We had several limitations in the course of this study. Although ESR and CRP results showed promising correlations with BD activity and its different presentations, our cross-sectional study investigated samples from a single tertiary center retrospectively. The value of these findings could be evaluated with future prospective cohort studies on a database from multiple centers. Our analysis was unable to measure the difference of ESR and CRP values in some manifestations of BD, like active CNS or GI involvement, due to insufficient samples. We recommend future studies investigating these parameters in BD patients with active CNS symptoms, epididymitis, or active GI presentations.

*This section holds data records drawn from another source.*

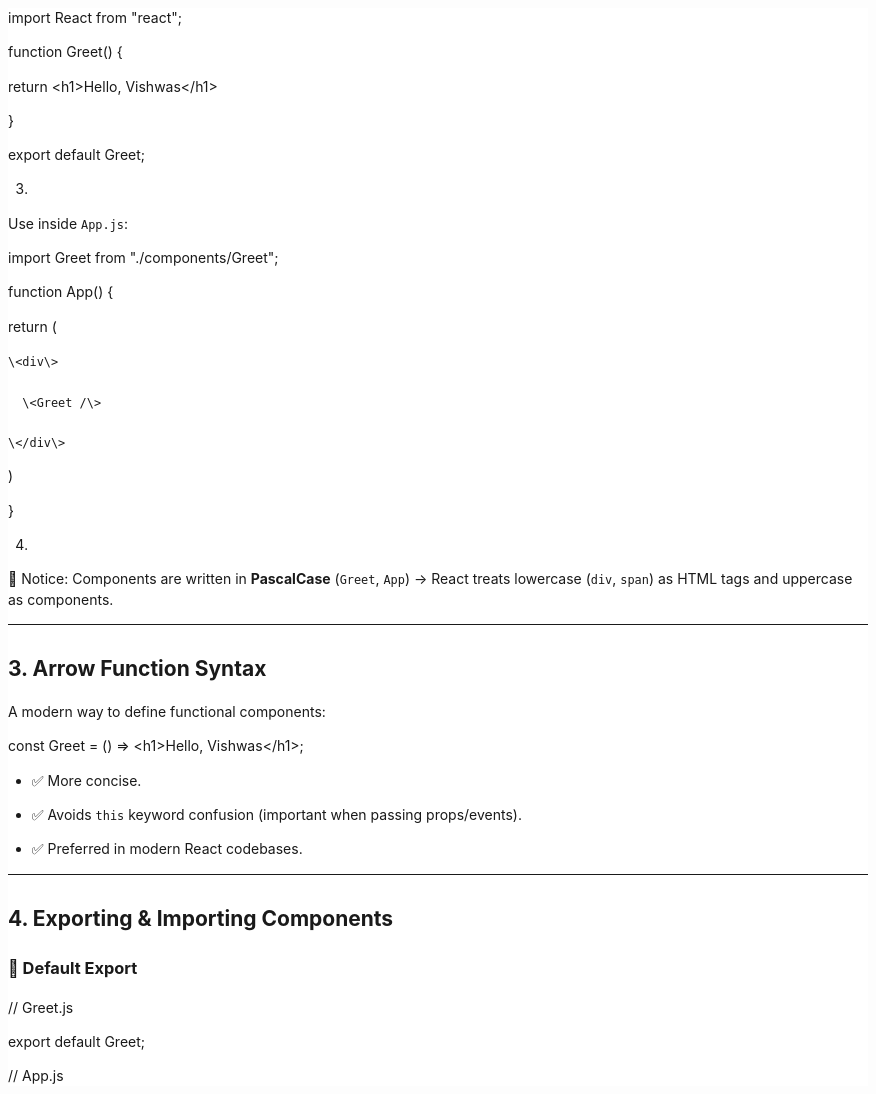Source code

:  import React from "react";

function Greet() {

  return \<h1\>Hello, Vishwas\</h1\>

}

export default Greet;

3. 

Use inside `App.js`:

 import Greet from "./components/Greet";

function App() {

  return (

    \<div\>

      \<Greet /\>

    \</div\>

  )

}

4. 

📌 Notice: Components are written in **PascalCase** (`Greet`, `App`) → React treats lowercase (`div`, `span`) as HTML tags and uppercase as components.

---

## **3\. Arrow Function Syntax**

A modern way to define functional components:

const Greet \= () \=\> \<h1\>Hello, Vishwas\</h1\>;

* ✅ More concise.

* ✅ Avoids `this` keyword confusion (important when passing props/events).

* ✅ Preferred in modern React codebases.

---

## **4\. Exporting & Importing Components**

### **🔹 Default Export**

// Greet.js

export default Greet;

// App.js
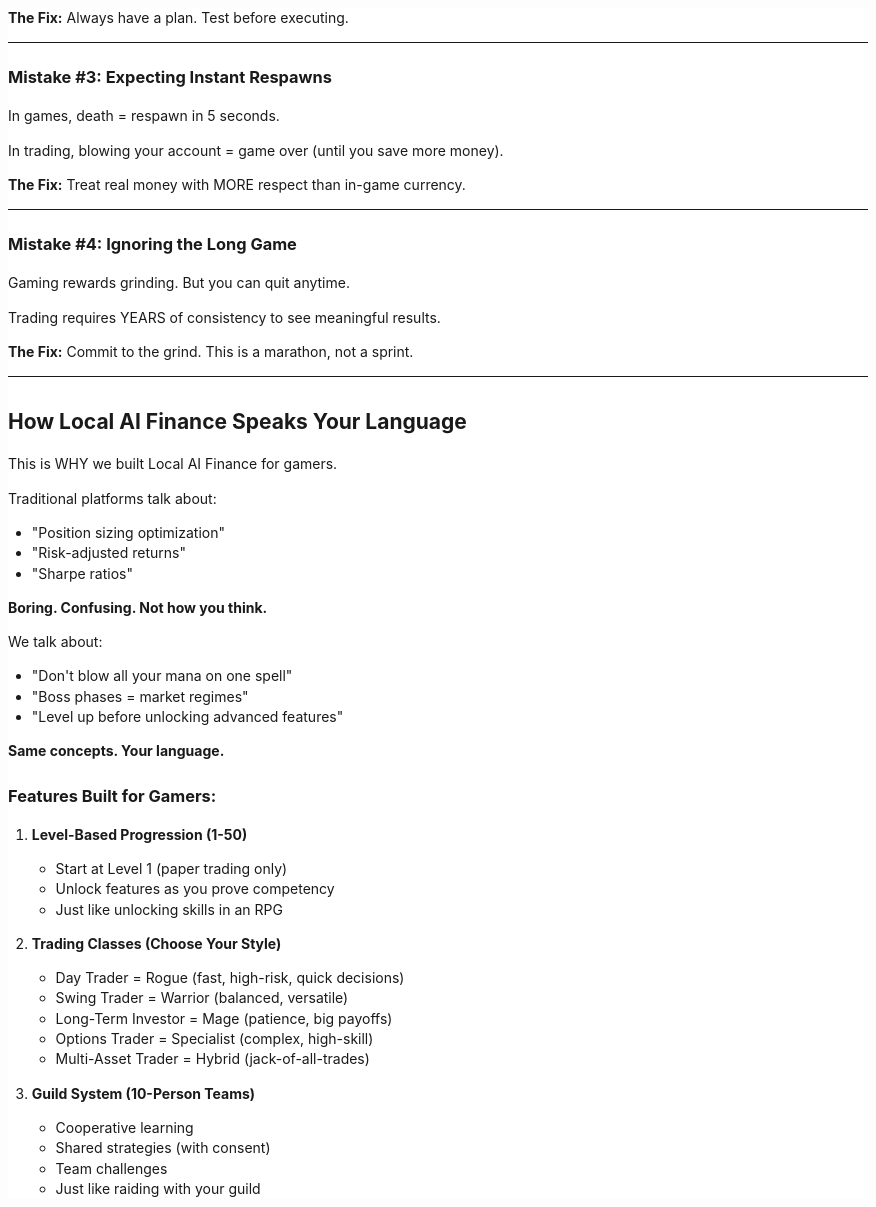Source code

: **The Fix:** Always have a plan. Test before executing.

---

### **Mistake #3: Expecting Instant Respawns**

In games, death = respawn in 5 seconds.

In trading, blowing your account = game over (until you save more money).

**The Fix:** Treat real money with MORE respect than in-game currency.

---

### **Mistake #4: Ignoring the Long Game**

Gaming rewards grinding. But you can quit anytime.

Trading requires YEARS of consistency to see meaningful results.

**The Fix:** Commit to the grind. This is a marathon, not a sprint.

---

## How Local AI Finance Speaks Your Language

This is WHY we built Local AI Finance for gamers.

Traditional platforms talk about:
- "Position sizing optimization"
- "Risk-adjusted returns"  
- "Sharpe ratios"

**Boring. Confusing. Not how you think.**

We talk about:
- "Don't blow all your mana on one spell"
- "Boss phases = market regimes"
- "Level up before unlocking advanced features"

**Same concepts. Your language.**

### **Features Built for Gamers:**

1. **Level-Based Progression (1-50)**
   - Start at Level 1 (paper trading only)
   - Unlock features as you prove competency
   - Just like unlocking skills in an RPG

2. **Trading Classes (Choose Your Style)**
   - Day Trader = Rogue (fast, high-risk, quick decisions)
   - Swing Trader = Warrior (balanced, versatile)
   - Long-Term Investor = Mage (patience, big payoffs)
   - Options Trader = Specialist (complex, high-skill)
   - Multi-Asset Trader = Hybrid (jack-of-all-trades)

3. **Guild System (10-Person Teams)**
   - Cooperative learning
   - Shared strategies (with consent)
   - Team challenges
   - Just like raiding with your guild
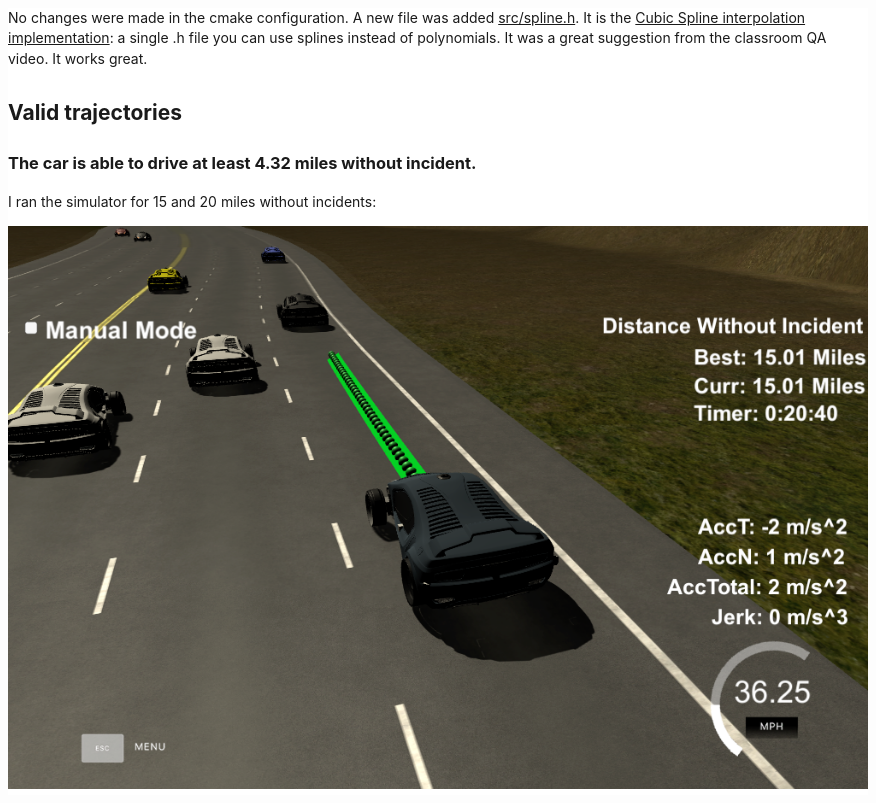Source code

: No changes were made in the cmake configuration. A new file was added [src/spline.h](./scr/spline.h). It is the [Cubic Spline interpolation implementation](http://kluge.in-chemnitz.de/opensource/spline/): a single .h file you can use splines instead of polynomials. It was a great suggestion from the classroom QA video. It works great.

## Valid trajectories

### The car is able to drive at least 4.32 miles without incident.
I ran the simulator for 15 and 20 miles without incidents:

![15 miles](https://github.com/amancodeblast/self-Driving-car/blob/master/assets/images/15_miles.png)
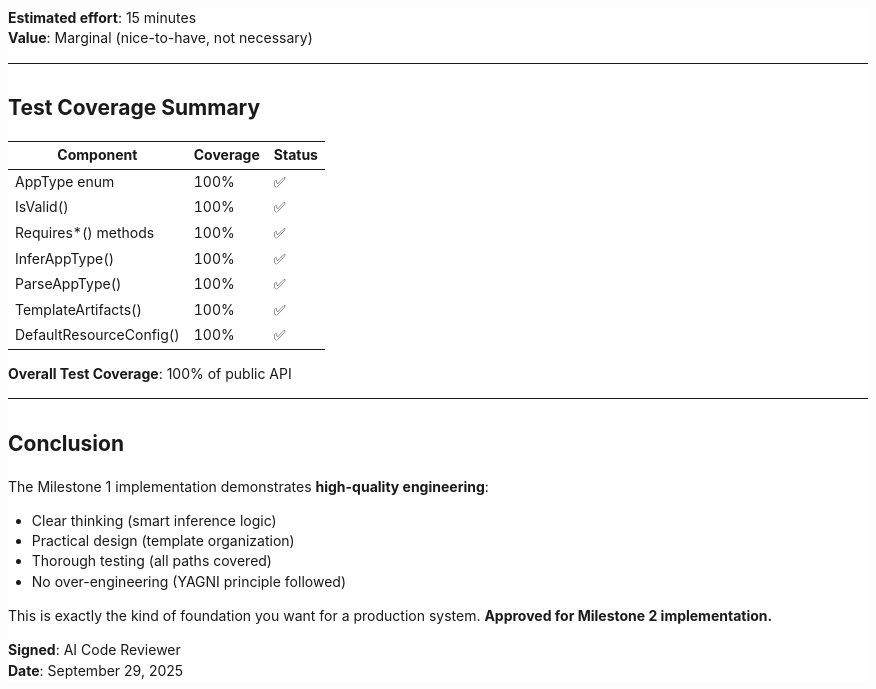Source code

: **Estimated effort**: 15 minutes  
**Value**: Marginal (nice-to-have, not necessary)

---

## Test Coverage Summary

| Component | Coverage | Status |
|-----------|----------|--------|
| AppType enum | 100% | ✅ |
| IsValid() | 100% | ✅ |
| Requires*() methods | 100% | ✅ |
| InferAppType() | 100% | ✅ |
| ParseAppType() | 100% | ✅ |
| TemplateArtifacts() | 100% | ✅ |
| DefaultResourceConfig() | 100% | ✅ |

**Overall Test Coverage**: 100% of public API

---

## Conclusion

The Milestone 1 implementation demonstrates **high-quality engineering**:
- Clear thinking (smart inference logic)
- Practical design (template organization)
- Thorough testing (all paths covered)
- No over-engineering (YAGNI principle followed)

This is exactly the kind of foundation you want for a production system. **Approved for Milestone 2 implementation.**

**Signed**: AI Code Reviewer  
**Date**: September 29, 2025
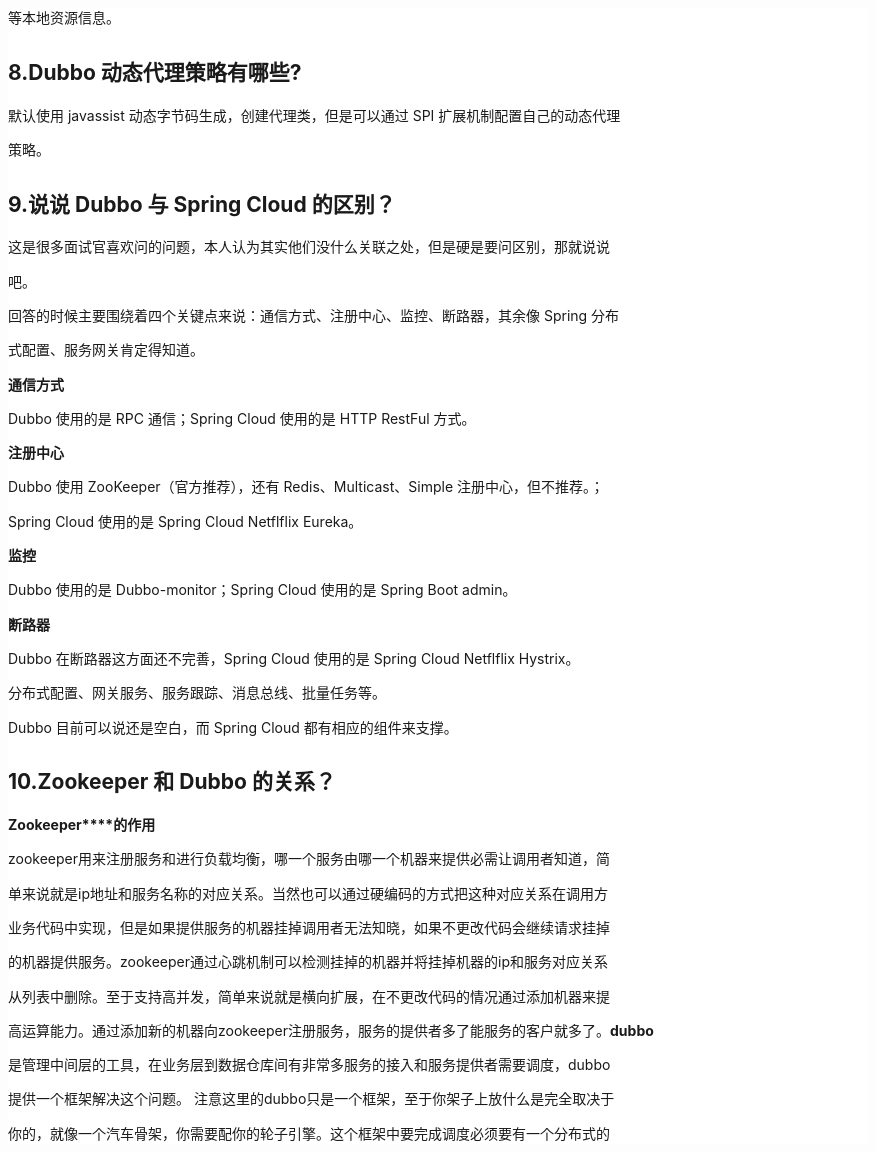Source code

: 等本地资源信息。

## **8.Dubbo** **动态代理策略有哪些**?

默认使用 javassist 动态字节码生成，创建代理类，但是可以通过 SPI 扩展机制配置自己的动态代理

策略。

## **9.说说** **Dubbo** **与** **Spring Cloud** **的区别？**

这是很多面试官喜欢问的问题，本人认为其实他们没什么关联之处，但是硬是要问区别，那就说说

吧。

回答的时候主要围绕着四个关键点来说：通信方式、注册中心、监控、断路器，其余像 Spring 分布

式配置、服务网关肯定得知道。

**通信方式**

Dubbo 使用的是 RPC 通信；Spring Cloud 使用的是 HTTP RestFul 方式。

**注册中心**

Dubbo 使用 ZooKeeper（官方推荐），还有 Redis、Multicast、Simple 注册中心，但不推荐。；

Spring Cloud 使用的是 Spring Cloud Netflflix Eureka。

**监控**

Dubbo 使用的是 Dubbo-monitor；Spring Cloud 使用的是 Spring Boot admin。

**断路器**

Dubbo 在断路器这方面还不完善，Spring Cloud 使用的是 Spring Cloud Netflflix Hystrix。

分布式配置、网关服务、服务跟踪、消息总线、批量任务等。

Dubbo 目前可以说还是空白，而 Spring Cloud 都有相应的组件来支撑。

## **10.Zookeeper** **和** **Dubbo** **的关系？**

**Zookeeper****的作用**

zookeeper用来注册服务和进行负载均衡，哪一个服务由哪一个机器来提供必需让调用者知道，简

单来说就是ip地址和服务名称的对应关系。当然也可以通过硬编码的方式把这种对应关系在调用方

业务代码中实现，但是如果提供服务的机器挂掉调用者无法知晓，如果不更改代码会继续请求挂掉

的机器提供服务。zookeeper通过心跳机制可以检测挂掉的机器并将挂掉机器的ip和服务对应关系

从列表中删除。至于支持高并发，简单来说就是横向扩展，在不更改代码的情况通过添加机器来提

高运算能力。通过添加新的机器向zookeeper注册服务，服务的提供者多了能服务的客户就多了。**dubbo**

是管理中间层的工具，在业务层到数据仓库间有非常多服务的接入和服务提供者需要调度，dubbo

提供一个框架解决这个问题。 注意这里的dubbo只是一个框架，至于你架子上放什么是完全取决于

你的，就像一个汽车骨架，你需要配你的轮子引擎。这个框架中要完成调度必须要有一个分布式的
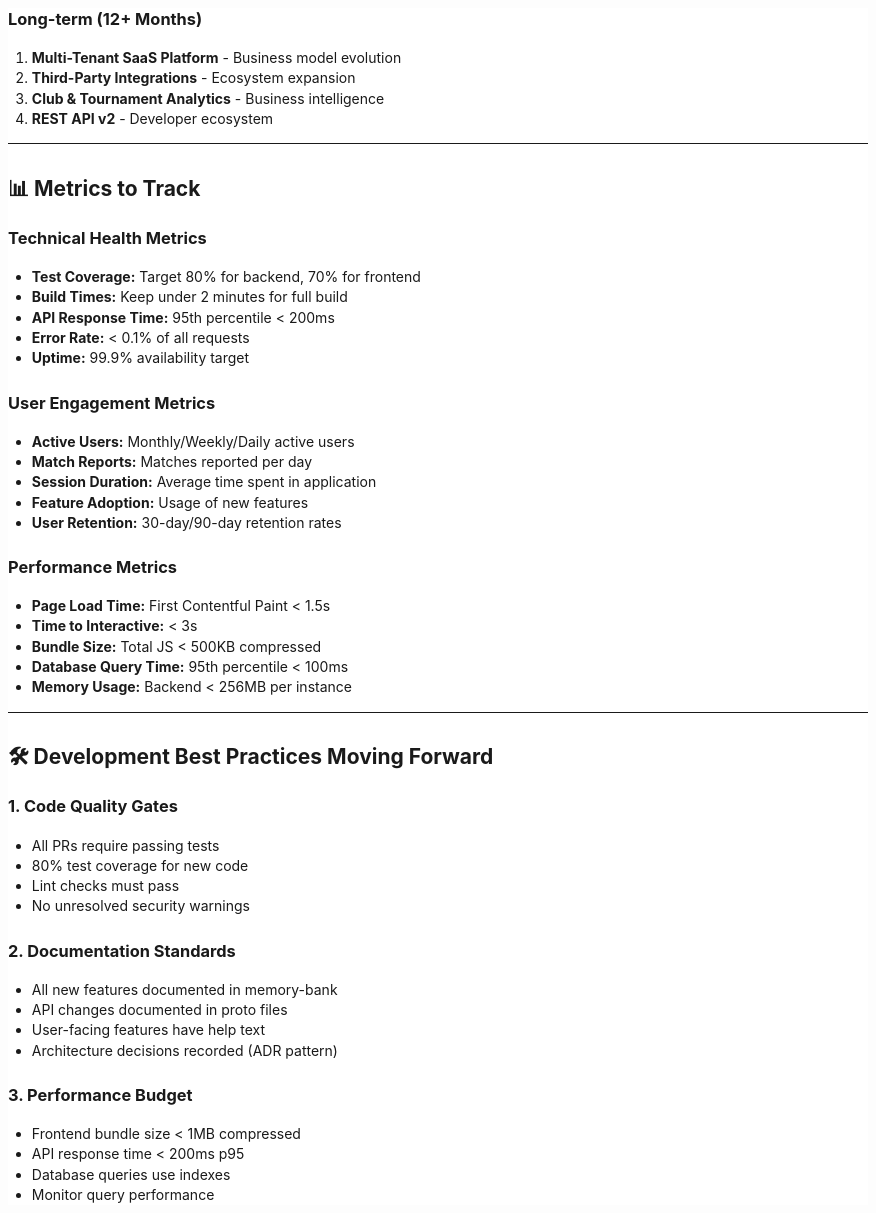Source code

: ### Long-term (12+ Months)
1. **Multi-Tenant SaaS Platform** - Business model evolution
2. **Third-Party Integrations** - Ecosystem expansion
3. **Club & Tournament Analytics** - Business intelligence
4. **REST API v2** - Developer ecosystem

---

## 📊 Metrics to Track

### Technical Health Metrics
- **Test Coverage:** Target 80% for backend, 70% for frontend
- **Build Times:** Keep under 2 minutes for full build
- **API Response Time:** 95th percentile < 200ms
- **Error Rate:** < 0.1% of all requests
- **Uptime:** 99.9% availability target

### User Engagement Metrics
- **Active Users:** Monthly/Weekly/Daily active users
- **Match Reports:** Matches reported per day
- **Session Duration:** Average time spent in application
- **Feature Adoption:** Usage of new features
- **User Retention:** 30-day/90-day retention rates

### Performance Metrics
- **Page Load Time:** First Contentful Paint < 1.5s
- **Time to Interactive:** < 3s
- **Bundle Size:** Total JS < 500KB compressed
- **Database Query Time:** 95th percentile < 100ms
- **Memory Usage:** Backend < 256MB per instance

---

## 🛠 Development Best Practices Moving Forward

### 1. Code Quality Gates
- All PRs require passing tests
- 80% test coverage for new code
- Lint checks must pass
- No unresolved security warnings

### 2. Documentation Standards
- All new features documented in memory-bank
- API changes documented in proto files
- User-facing features have help text
- Architecture decisions recorded (ADR pattern)

### 3. Performance Budget
- Frontend bundle size < 1MB compressed
- API response time < 200ms p95
- Database queries use indexes
- Monitor query performance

Since ESR and CRP values are affected by several conditions, we suggest future studies to investigate these parameters for longer periods in patients using medical treatment or facing other comorbidities which could give us a better understanding of confounding factors affecting ESR and CRP levels. Since the current study excluded patients with active infection or other conditions like inflammatory diseases, the predictive value of ESR and CRP for BD activity is limited and needed to be further evaluated in these conditions (such as complicated infections). We also like to suggest the investigation of different and symptoms' intensity and possible changes in these values.
In conclusion, serum ESR and CRP levels are significantly higher in patients with active BD and its different active manifestations. These two routinely used inexpensive tests also showed a reliable predictive value for active BD disease and active vascular involvement. However, future studies are necessary to validate this matter.